Bartosz Kostka · Bartosz Kostka · commit 3eb485192e86 · 2025-08-10T20:56:14.000-04:00
diff --git a/src/num_methods/binary_search.md b/src/num_methods/binary_search.md
@@ -142,7 +142,7 @@ This paradigm is widely used in tasks around trees, such as finding lowest commo
 
 When we are faced with multiple queries that can each be solved with a binary search, it is sometimes too slow to solve them one by one. Parallel Binary Search is a technique that allows us to solve all of these queries simultaneously, often leading to a significant performance improvement. The main idea is to perform the binary search for all queries at the same time (in parallel), step by step. This is particularly effective when the check function for the binary search is costly and can be optimized by processing queries in batches.
 
-Consider a scenario where we have $Q$ queries, and for each query $q$, we need to find the smallest value $x$ that satisfies a certain condition $P(q, x)$. If $P(q, x)$ is monotonic on $x$, we can use binary search for each query.
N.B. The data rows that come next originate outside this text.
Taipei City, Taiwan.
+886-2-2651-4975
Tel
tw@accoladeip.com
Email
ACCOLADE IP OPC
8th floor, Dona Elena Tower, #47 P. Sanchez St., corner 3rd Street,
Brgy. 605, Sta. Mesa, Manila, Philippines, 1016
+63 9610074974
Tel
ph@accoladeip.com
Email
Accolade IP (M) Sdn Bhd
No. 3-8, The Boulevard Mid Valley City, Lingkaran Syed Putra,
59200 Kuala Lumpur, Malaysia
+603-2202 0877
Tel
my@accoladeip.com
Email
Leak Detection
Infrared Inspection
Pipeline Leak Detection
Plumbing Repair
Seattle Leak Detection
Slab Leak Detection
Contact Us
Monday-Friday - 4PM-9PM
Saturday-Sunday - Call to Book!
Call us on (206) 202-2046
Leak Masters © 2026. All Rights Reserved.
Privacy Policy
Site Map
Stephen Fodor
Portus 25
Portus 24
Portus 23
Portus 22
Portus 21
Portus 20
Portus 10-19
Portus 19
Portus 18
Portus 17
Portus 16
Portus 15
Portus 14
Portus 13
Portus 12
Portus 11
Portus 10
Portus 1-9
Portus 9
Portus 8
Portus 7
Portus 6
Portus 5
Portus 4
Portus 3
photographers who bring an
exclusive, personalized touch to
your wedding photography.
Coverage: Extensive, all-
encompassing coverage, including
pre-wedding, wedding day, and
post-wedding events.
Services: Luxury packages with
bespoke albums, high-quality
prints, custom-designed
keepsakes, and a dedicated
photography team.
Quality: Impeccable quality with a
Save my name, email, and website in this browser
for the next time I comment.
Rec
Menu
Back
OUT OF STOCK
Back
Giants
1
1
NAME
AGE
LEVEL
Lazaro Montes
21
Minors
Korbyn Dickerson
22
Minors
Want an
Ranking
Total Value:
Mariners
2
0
This would result in a total complexity of $O(Q \cdot \log(\t{range}) \cdot T_{check})$, where $T_{check}$ is the time to evaluate $P(q, x)$.
+Consider a scenario where we have $Q$ queries, and for each query $q$, we need to find the smallest value $x$ that satisfies a certain condition $P(q, x)$. If $P(q, x)$ is monotonic on $x$, we can use binary search for each query. This would result in a total complexity of $O(Q \cdot \log(range) \cdot T_{check})$, where $T_{check}$ is the time to evaluate $P(q, x)$.
 
 Parallel binary search optimizes this by changing the order of operations. Instead of processing each query independently, we process all queries simultaneously, step by step. In each step of the binary search, we compute the middle points $m_i$ for all queries and group the queries by their middle point. This is particularly powerful if the check function $P(q, x)$ has a structure that allows for efficient batching or updates.